Le problème des licences, copyright, eula, etc… n’est pas un problème neuf : il est vieux comme l’industrie des biens de consommation (les supports des biens culturels en font partie). Et revanche, le problème des créations facilement copiables, modifiables et distribuables est lui très récent. Plus récent même que certaines licences libres qui d’ailleurs n’ont pas été historiquement pensées pour les artistes. La Gnu GPL était pensée pour l’industrie informatique, par exemple. Creative Common a apporté avec ces licences pour la première fois une possibilité simple et compréhensible pour des artistes, indépendants, souvent non spécialistes du problème, de créer rapidement et facilement une licence valable pour leurs oeuvres.
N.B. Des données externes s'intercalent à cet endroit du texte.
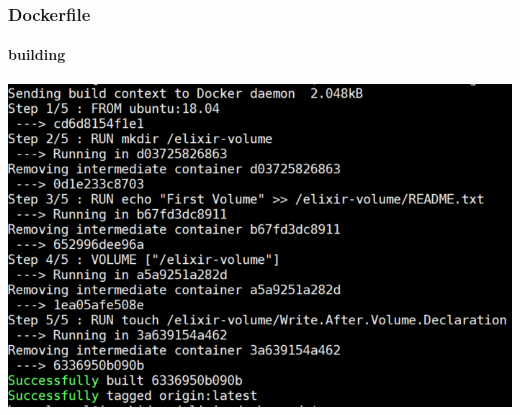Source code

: \begin{frame}
\frametitle{Dockerfile}
\framesubtitle{building}

\includegraphics[width=0.8\columnwidth]{./Figure/BuildingDockerfile}
\end{frame}

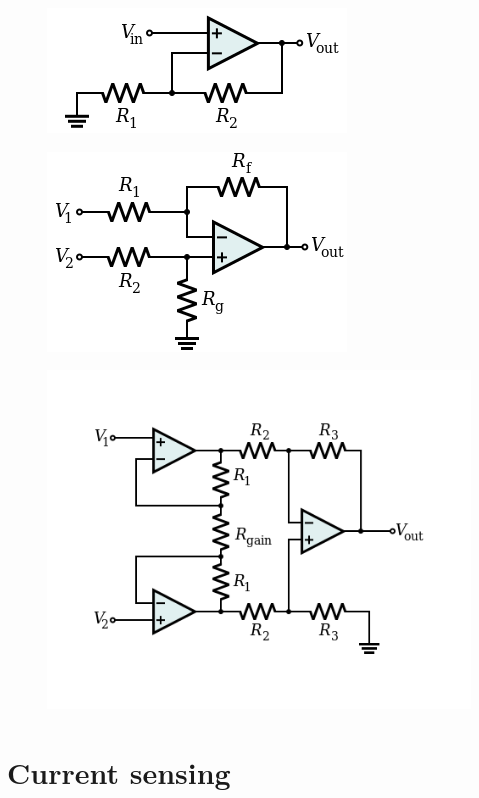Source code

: \begin{figure}[!h]
    \centering
    \begin{minipage}{.325\textwidth}
      \centering
      \includegraphics[width=.8\linewidth]{Figures/Op-Amp_Non-Inverting_Amplifier}
      \label{fig:opamp-non-inverting}
    \end{minipage}
    \begin{minipage}{.325\textwidth}
      \centering
      \includegraphics[width=.8\linewidth]{Figures/Op-Amp_Differential_Amplifier}
      \label{fig:opamp-differential}
    \end{minipage}
    \begin{minipage}{.325\textwidth}
        \centering
        \includegraphics[width=0.9\linewidth]{Figures/Op-Amp_Instrumentation_Amplifier}
        \label{fig:opamp-instrumentation}
      \end{minipage}    
    \end{figure}

\pagebreak
\section{Current sensing}\label{sec:cursens}

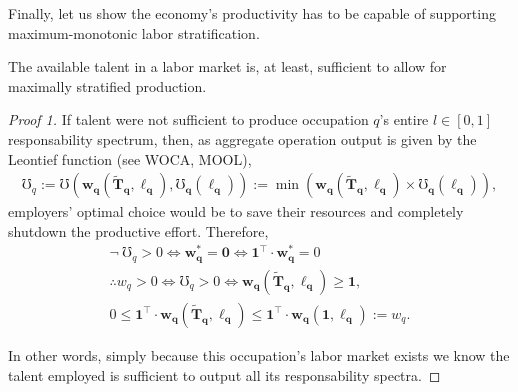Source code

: \documentclass[hidelinks, nonatbib]{elsarticle}
\begin{document}
Finally, let us show the economy's productivity has to be capable of supporting maximum-monotonic labor stratification.
\begin{lemma}
    The available talent in a labor market is, at least, sufficient to allow for maximally stratified production.
    
    \begin{proof}[Proof 1]
        If talent were not sufficient to produce occupation $q$'s entire $l \in [0,1]$ responsability spectrum, then, as aggregate operation output is given by the Leontief function (see WOCA, MOOL),
        \begin{gather}
        \mho_q 
        := 
        \mho(
            \boldsymbol{w_{q}}(
                \boldsymbol{\tilde{T}_{q}},
                \boldsymbol{\ell_{q}}
            )
            ,
            \boldsymbol{\mho_q}(
                \boldsymbol{\ell_q}
            )
        )
        := 
        \min\left(
            \boldsymbol{w_{q}}(
                \boldsymbol{\tilde{T}_{q}},
                \boldsymbol{\ell_{q}}
            )
            \times
            \boldsymbol{\mho_q}(
                \boldsymbol{\ell_q}
            )
        \right)
        ,
        \end{gather}
        employers' optimal choice would be to save their resources and completely shutdown the productive effort. Therefore,
        \begin{gather}
        \lnot \
        \mho_q > 0
        \iff
        \boldsymbol{w_{q}^{*}} =
        \boldsymbol{0}
        \iff
        \boldsymbol{1} ^ {\top}
        \cdot
        \boldsymbol{w_{q}^{*}}
        =
        0
        \\
        \therefore
        w_q > 0
        \iff 
        \mho_q > 0
        \iff
        \boldsymbol{w_q}(
            \boldsymbol{\tilde{T}_q},
            \boldsymbol{\ell_q}
        )
        \geq
        \boldsymbol{1}
        ,
        \\
        0
        \leq
        \boldsymbol{1} ^ {\top}
        \cdot
        \boldsymbol{w_{q}}(
            \boldsymbol{\tilde{T}_{q}},
            \boldsymbol{\ell_{q}}
        )
        \leq
        \boldsymbol{1} ^ {\top}
        \cdot
        \boldsymbol{w_{q}}(
            \boldsymbol{1},
            \boldsymbol{\ell_{q}}
        )
        :=
        w_q
        .
        \end{gather}
        
        In other words, simply because this occupation's labor market exists we know the talent employed is sufficient to output all its responsability spectra.
        

\end{proof}
\end{lemma}
\end{document}

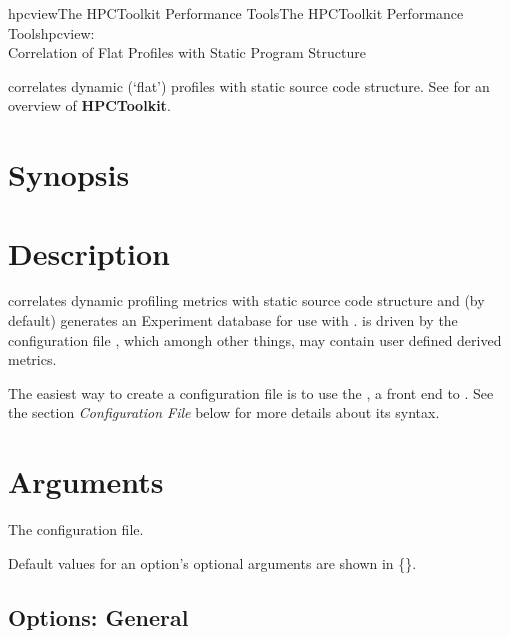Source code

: \documentclass[english]{article}
\begin{document}
\begin{Name}{1}{hpcview}{The HPCToolkit Performance Tools}{The HPCToolkit Performance Tools}{hpcview:\\ Correlation of Flat Profiles with Static Program Structure}

 correlates dynamic (`flat') profiles with static source code structure.  See  for an overview of \textbf{HPCToolkit}.

\end{Name}

\section{Synopsis}

  

\section{Description}

 correlates dynamic profiling metrics with static source code structure and (by default) generates an Experiment database for use with .
 is driven by the configuration file , which amongh other things, may contain user defined derived metrics.

The easiest way to create a configuration file is to use the , a front end to .
See the section \emph{Configuration File} below for more details about its syntax.

\section{Arguments}

\begin{Description}
\item[\Arg{config-file...}] The  configuration file.
\end{Description}

Default values for an option's optional arguments are shown in \{\}.

\subsection{Options: General}
\end{document}
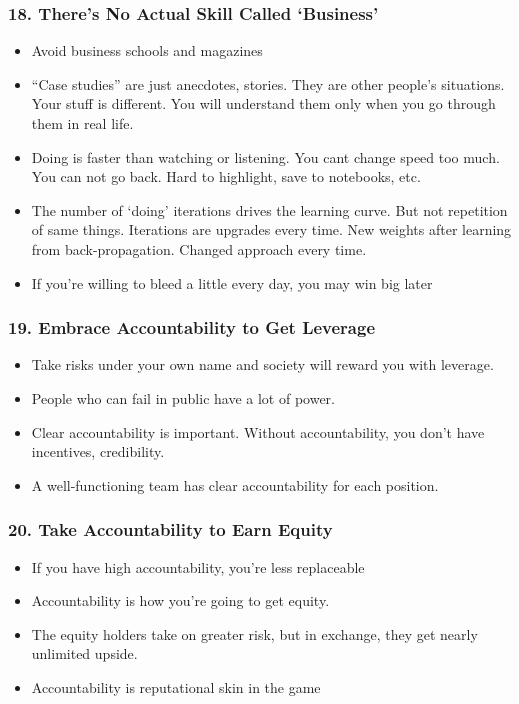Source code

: \begin{frame}[fragile]
\frametitle{18. There’s No Actual Skill Called `Business'}
\begin{itemize}
\item Avoid business schools and magazines
\item ``Case studies'' are just anecdotes, stories. They are other people's situations. Your stuff is different. You will understand them only when you go through them in real life.
\item Doing is faster than watching or listening. You cant change speed too much. You can not go back. Hard to highlight, save to notebooks, etc.
\item The number of `doing' iterations drives the learning curve. But not repetition of same things. Iterations are upgrades every time. New weights after learning from back-propagation. Changed approach every time.
\item If you're willing to bleed a little every day, you may win big later
\end{itemize}
\end{frame}


\begin{frame}[fragile]
\frametitle{19. Embrace Accountability to Get Leverage}
\begin{itemize}
\item Take risks under your own name and society will reward you with leverage.
\item People who can fail in public have a lot of power.
\item Clear accountability is important. Without accountability, you don’t have incentives, credibility.
\item A well-functioning team has clear accountability for each position.
\end{itemize}
\end{frame}


\begin{frame}[fragile]
\frametitle{20. Take Accountability to Earn Equity}
\begin{itemize}
\item If you have high accountability, you're less replaceable
\item Accountability is how you're going to get equity.
\item The equity holders take on greater risk, but in exchange, they get nearly unlimited upside.
\item Accountability is reputational skin in the game
\end{itemize}
\end{frame}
Y compris avec les fameuses -nc et -nd, dont les critiques viennent essentiellement du monde des logiciels libres, et pas du monde artistique pour lesquels elles sont une bénédiction. Et ces licences, en plus d’être pratiques, sont réellement valables juridiquement contrairement à certaines idées reçues.
Quand je dis valable, je pense notamment à cet exemple:
http://www.dogmazic.net/article.php…
C’est bien la preuve qu’un petit compositeur indépendant peut faire valoir une licence Creative Common -nc ou -nd, même vis à vis de grosses structures comme une chaine de télévision. En ce sens, le travail de Jamendo est très interessant pour la musique. Et c’est bien la preuve que ces licences ont une vraie valeur. L’exemple de @Schmorgluck en est un autre.
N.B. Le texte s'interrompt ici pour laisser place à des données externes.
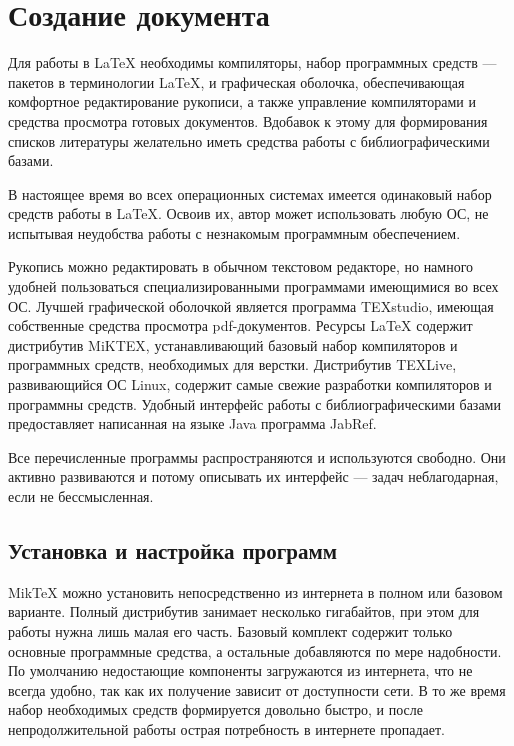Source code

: \documentclass[a4paper, 14pt]{extarticle}
\newcommand{\n}{\par}
\begin{document}
	\section{Создание документа}
	Для работы в \LaTeX{} необходимы компиляторы, набор программных средств — пакетов в терминологии \LaTeX{}, и графическая оболочка, обеспечивающая комфортное редактирование рукописи, а также управление компиляторами и средства просмотра готовых документов. Вдобавок к этому для формирования списков литературы желательно иметь средства работы с библиографическими базами.\n
	
	В настоящее время во всех операционных системах имеется одинаковый набор средств работы в \LaTeX{}. Освоив их, автор может использовать любую ОС, не испытывая неудобства работы с незнакомым программным обеспечением.\n
	
	Рукопись можно редактировать в обычном текстовом редакторе, но намного удобней пользоваться специализированными программами имеющимися во всех ОС. Лучшей графической оболочкой является программа TEXstudio, имеющая собственные средства просмотра pdf-документов. Ресурсы \LaTeX{} содержит дистрибутив MiKTEX, устанавливающий базовый набор компиляторов и программных средств, необходимых для верстки. Дистрибутив TEXLive, развивающийся ОС Linux, содержит самые свежие разработки компиляторов и программны средств. Удобный интерфейс работы с библиографическими базами предоставляет написанная на языке Java программа JabRef.\n
	
	Все перечисленные программы распространяются и используются свободно. Они активно развиваются и потому описывать их интерфейс — задач неблагодарная, если не бессмысленная.
	
	\subsection*{Установка и настройка программ} 
	MikTeX можно установить непосредственно из интернета в полном или базовом варианте. Полный дистрибутив занимает несколько гигабайтов, при этом для работы нужна лишь малая его часть. Базовый комплект содержит только основные программные средства, а остальные добавляются по мере надобности. По умолчанию недостающие компоненты загружаются из интернета, что не всегда удобно, так как их получение зависит от доступности сети. В то же время набор необходимых средств формируется довольно быстро, и после непродолжительной работы острая потребность в интернете пропадает.\n
	
\end{document}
Un autre débat sur le Framablog est en cours sur le même genre de sujet:
http://www.framablog.org/index.php/…
Alors bon, messieurs les développeurs de logiciels, arrêtez de nous faire suer sur la notion de liberté de -nc-nd. Quand un artiste utilise cette licence, il permet sa libre consultation et sa libre diffusion. Réfléchissez déjà à ce que ça change pour les mondes des livres (plus de taxe sur la copie des livres dans l’enseignement), de la musique (pas obligé de payer la sacem pour jouer sa propre musique en concert ou de la diffuser sur son blog), etc… Si ça ne vous parait pas encore suffisant, considérez ça comme un premier grand pas. Énorme, même, à mon humble avis.
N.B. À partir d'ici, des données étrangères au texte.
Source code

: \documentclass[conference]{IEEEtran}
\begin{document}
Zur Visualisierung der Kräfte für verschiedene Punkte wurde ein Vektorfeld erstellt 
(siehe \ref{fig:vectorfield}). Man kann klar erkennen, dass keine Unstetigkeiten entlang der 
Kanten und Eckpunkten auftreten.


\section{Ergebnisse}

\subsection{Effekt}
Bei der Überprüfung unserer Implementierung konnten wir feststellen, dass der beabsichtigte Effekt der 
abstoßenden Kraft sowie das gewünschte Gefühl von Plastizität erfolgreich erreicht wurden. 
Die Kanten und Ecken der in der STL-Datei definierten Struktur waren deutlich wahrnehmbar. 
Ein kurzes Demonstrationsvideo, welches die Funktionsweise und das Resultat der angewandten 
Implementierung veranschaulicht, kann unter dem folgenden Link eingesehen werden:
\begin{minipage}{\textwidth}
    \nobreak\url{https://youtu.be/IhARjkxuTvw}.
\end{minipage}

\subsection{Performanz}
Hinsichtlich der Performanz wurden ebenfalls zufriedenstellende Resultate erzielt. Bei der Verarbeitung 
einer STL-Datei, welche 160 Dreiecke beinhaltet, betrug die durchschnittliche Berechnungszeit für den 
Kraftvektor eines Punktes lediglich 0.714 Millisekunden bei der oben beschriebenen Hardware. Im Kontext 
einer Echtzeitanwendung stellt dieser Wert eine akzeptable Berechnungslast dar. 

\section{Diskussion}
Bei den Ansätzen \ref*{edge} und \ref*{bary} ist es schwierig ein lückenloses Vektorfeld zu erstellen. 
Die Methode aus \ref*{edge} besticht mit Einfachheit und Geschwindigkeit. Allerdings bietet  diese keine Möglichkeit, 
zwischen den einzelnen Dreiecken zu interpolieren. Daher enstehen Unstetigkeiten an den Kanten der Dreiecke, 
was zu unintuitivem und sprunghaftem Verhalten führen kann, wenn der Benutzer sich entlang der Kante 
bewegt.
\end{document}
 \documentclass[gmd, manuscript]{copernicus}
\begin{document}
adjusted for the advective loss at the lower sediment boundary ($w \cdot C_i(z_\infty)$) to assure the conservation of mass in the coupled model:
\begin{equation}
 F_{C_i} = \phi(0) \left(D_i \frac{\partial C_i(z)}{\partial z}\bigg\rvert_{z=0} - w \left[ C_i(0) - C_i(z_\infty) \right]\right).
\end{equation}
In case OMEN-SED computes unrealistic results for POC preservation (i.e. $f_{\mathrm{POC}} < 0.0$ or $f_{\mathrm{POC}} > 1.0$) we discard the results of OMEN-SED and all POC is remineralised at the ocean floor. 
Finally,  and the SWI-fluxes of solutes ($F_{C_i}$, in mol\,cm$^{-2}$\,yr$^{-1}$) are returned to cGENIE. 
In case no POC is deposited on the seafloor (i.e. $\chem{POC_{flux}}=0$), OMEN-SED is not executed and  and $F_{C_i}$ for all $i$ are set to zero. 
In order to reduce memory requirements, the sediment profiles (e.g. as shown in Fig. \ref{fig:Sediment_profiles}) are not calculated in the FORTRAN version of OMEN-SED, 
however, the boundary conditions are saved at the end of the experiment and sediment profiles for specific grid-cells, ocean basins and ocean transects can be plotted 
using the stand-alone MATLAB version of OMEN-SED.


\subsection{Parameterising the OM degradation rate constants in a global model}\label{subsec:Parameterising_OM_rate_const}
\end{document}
Finalement, en cas de doute, il suffit avant d’utiliser l’oeuvre de demander son accord à l’auteur, et d’afficher quelque part cet accord. Ça évite de perdre du temps, et il n’y a plus de doute sur les conditions d’utilisation. Dans certains cas, ça peut même être le départ de belles collaborations.
Pour approfondir:
http://www.framasoft.net/article4167.html
On est d’accord, on ne peut pas parler des droits d’auteur globalement. Chaque industrie a ses principes et ses particularités. Par exemple, dans le monde de la musique, de plus en plus artistes publient librement leurs créations, car l’argent ne vient pas de la vente d’albums, mais des concerts.